Hoy ha venido a visitarme Durruti. Sí, ése, el histórico anarquista. Naturalmente no ha venido a casa. Nos hemos encontrado en un banco del parque donde suelo pasear a la Cuqui los días soleados.
Le reconocí enseguida, aunque no llevaba el uniforme de miliciano, sino una chaqueta de lana raída. Sentado al sol, leía un manoseado libro cuyo título el tiempo había borrado. Cuando me acerqué, desatendió la lectura.
La Cuqui ladraba jubilosa enredada a mis piernas, le tiré la pelota y se alejó, dejando entre el hombre cejijunto con barba de tres días y yo una pausa de silencio elocuente; con un gesto me invitó a compartir el asiento.
Desde el principio supe quien era porque llevaba un mundo nuevo en su corazón. Sin aún haber intercambiado palabra alguna, abrió su chaqueta y extrajo del bolsillo interior izquierdo un papel plegado. Lo colocó sobre la ruda madera en el espacio que mediaba entre los dos y pude ver que era un mapa del mundo. No era político sino físico, en él se reflejaban las cordilleras y los lagos, los océanos aparecían en un límpido turquesa.
Sin saber cómo (por una extraña elipsis del tiempo) me encontré hablando de forma apresurada, refiriéndole acerca del heteropratiarcado, los cisgéneros, las niñas con pene y los niños con vulva, con palabras atropelladas.

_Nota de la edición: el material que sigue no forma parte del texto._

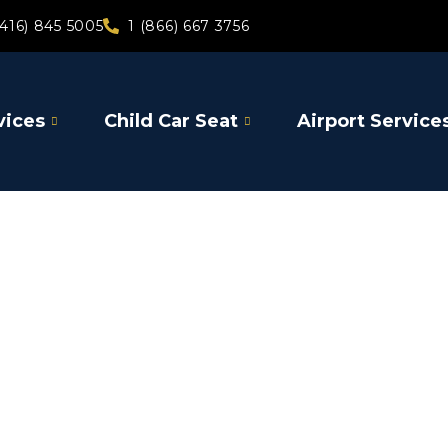
(416) 845 5005
1 (866) 667 3756
vices
Child Car Seat
Airport Service
Gore Bay
Airport Limou
Toronto Pear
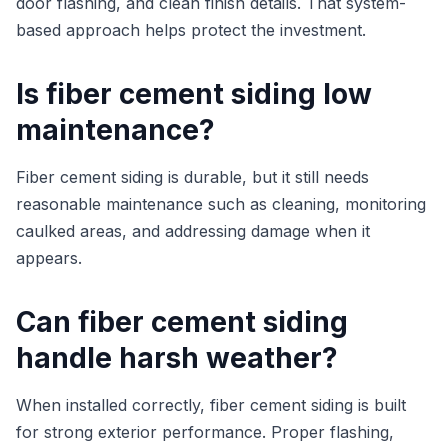
door flashing, and clean finish details. That system-
based approach helps protect the investment.
Is fiber cement siding low
maintenance?
Fiber cement siding is durable, but it still needs
reasonable maintenance such as cleaning, monitoring
caulked areas, and addressing damage when it
appears.
Can fiber cement siding
handle harsh weather?
When installed correctly, fiber cement siding is built
for strong exterior performance. Proper flashing,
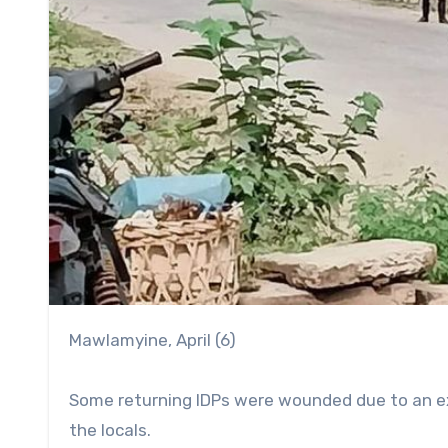
Mawlamyine, April (6)
Some returning IDPs were wounded due to an ex
the locals.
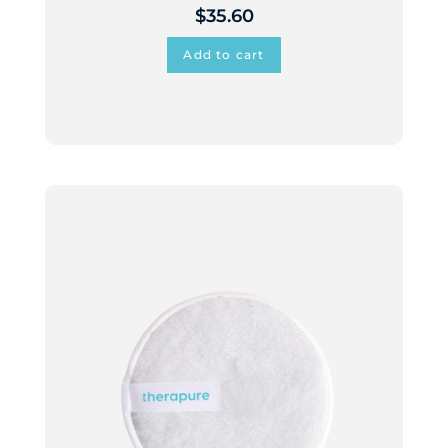
$
35.60
Add to cart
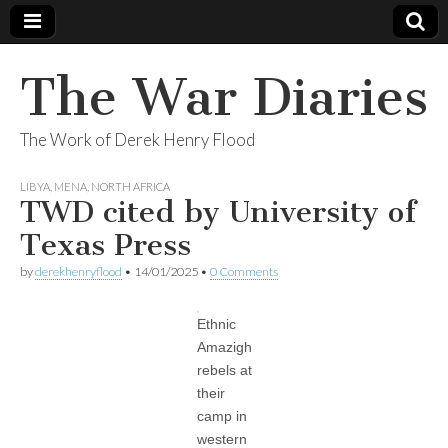
The War Diaries
The Work of Derek Henry Flood
LIBYA
,
MENA
,
NORTH AFRICA
TWD cited by University of
Texas Press
by
derekhenryflood
•
14/01/2025
•
0 Comments
Ethnic
Amazigh
rebels at
their
camp in
western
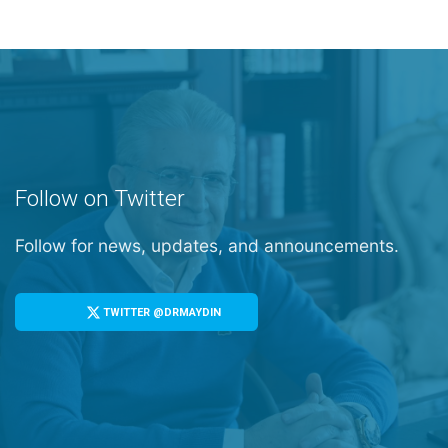
Follow on Twitter
Follow for news, updates, and announcements.
TWITTER @DRMAYDIN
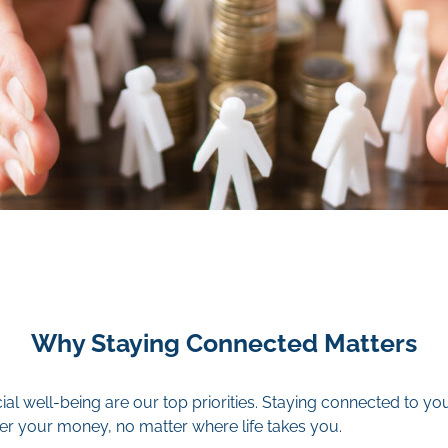
Why Staying Connected Matters
ial well-being are our top priorities. Staying connected to 
er your money, no matter where life takes you.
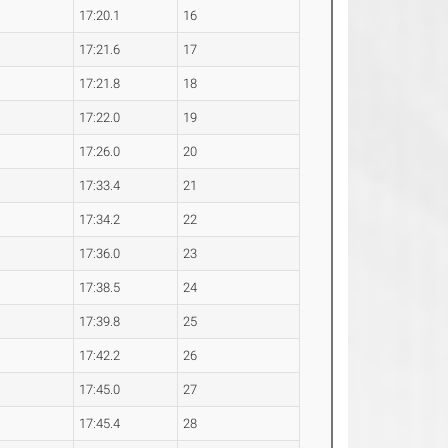
17:20.1
16
17:21.6
17
17:21.8
18
17:22.0
19
17:26.0
20
17:33.4
21
17:34.2
22
17:36.0
23
17:38.5
24
17:39.8
25
17:42.2
26
17:45.0
27
17:45.4
28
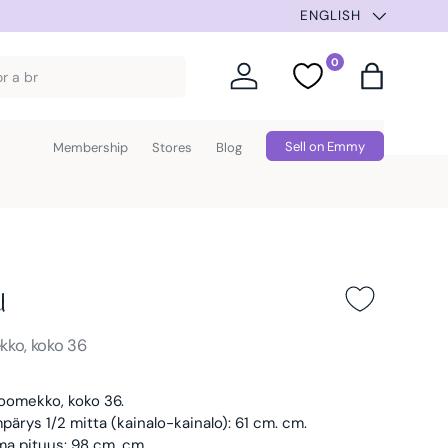
ENGLISH
0
Log in
Favorites
Bag
Sell on Emmy
Membership
Stores
Blog
u
kko, koko 36
oomekko, koko 36.
ärys 1/2 mitta (kainalo-kainalo): 61 cm. cm.
ma pituus: 98 cm. cm.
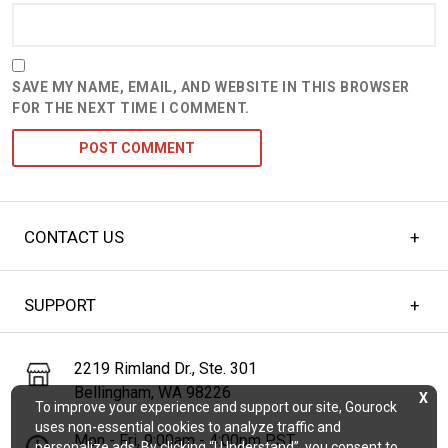
SAVE MY NAME, EMAIL, AND WEBSITE IN THIS BROWSER
FOR THE NEXT TIME I COMMENT.
CONTACT US
SUPPORT
2219 Rimland Dr., Ste. 301
Bellingham, WA 98226
X
To improve your experience and support our site, Gourock
uses non-essential cookies to analyze traffic and
Mon - Fri, 9:00am - 4:00pm PST
personalize ads. By clicking “I Understand”, you consent to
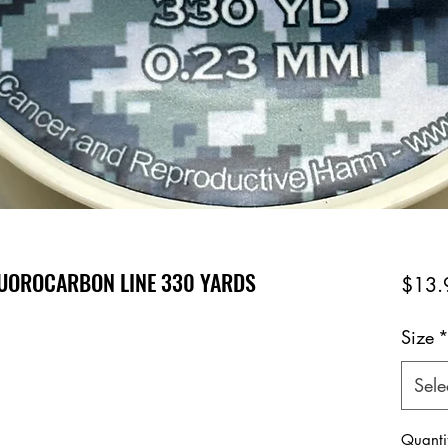
FLUOROCARBON LINE 330 YARDS
$13.
Size
Sele
Quanti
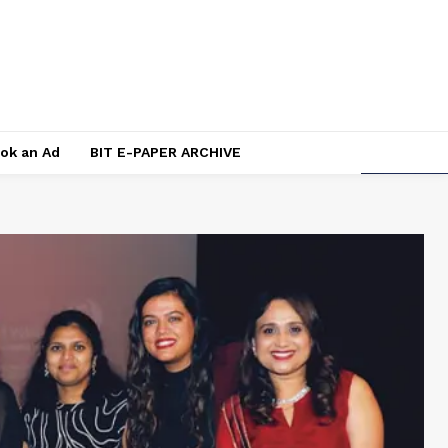
ok an Ad
BIT E-PAPER ARCHIVE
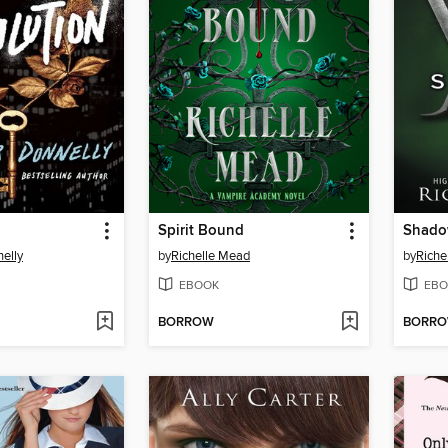
Spirit Bound
Shado
nelly
by
Richelle Mead
by
Riche
EBOOK
EBO
BORROW
BORR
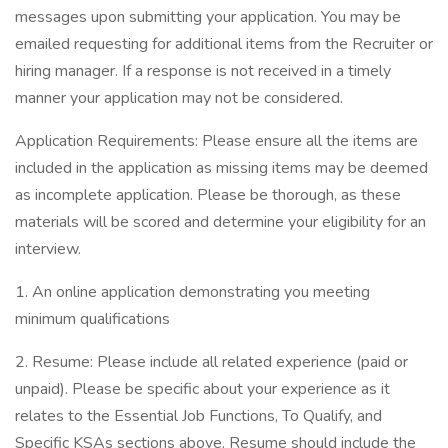
messages upon submitting your application. You may be
emailed requesting for additional items from the Recruiter or
hiring manager. If a response is not received in a timely
manner your application may not be considered.
Application Requirements: Please ensure all the items are
included in the application as missing items may be deemed
as incomplete application. Please be thorough, as these
materials will be scored and determine your eligibility for an
interview.
1. An online application demonstrating you meeting
minimum qualifications
2. Resume: Please include all related experience (paid or
unpaid). Please be specific about your experience as it
relates to the Essential Job Functions, To Qualify, and
Specific KSAs sections above. Resume should include the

Se levantó con parsimonia, se reacomodó los gastados pantalones y se dispuso a marcharse no sin antes recoger el mapa físico del mundo, ahora más descolorido.
Se alejó prado abajo con larga zancada hasta desaparecer entre la concurrencia, que junto al estanque alimentaba a los patos sin advertir cómo la pitanza era engullida por una colonia de ratas escondidas entre los juncos.
Lo llaman sueños, dicen, porque son interpretables, yo creo que lo llaman sueños porque son absurdos, quizá. La Cuqui regresó con la pelota babeando entre sus dientes. Luego las dos tiramos para casa, ella con paso jublioso, yo arrastrando los pies con torpeza.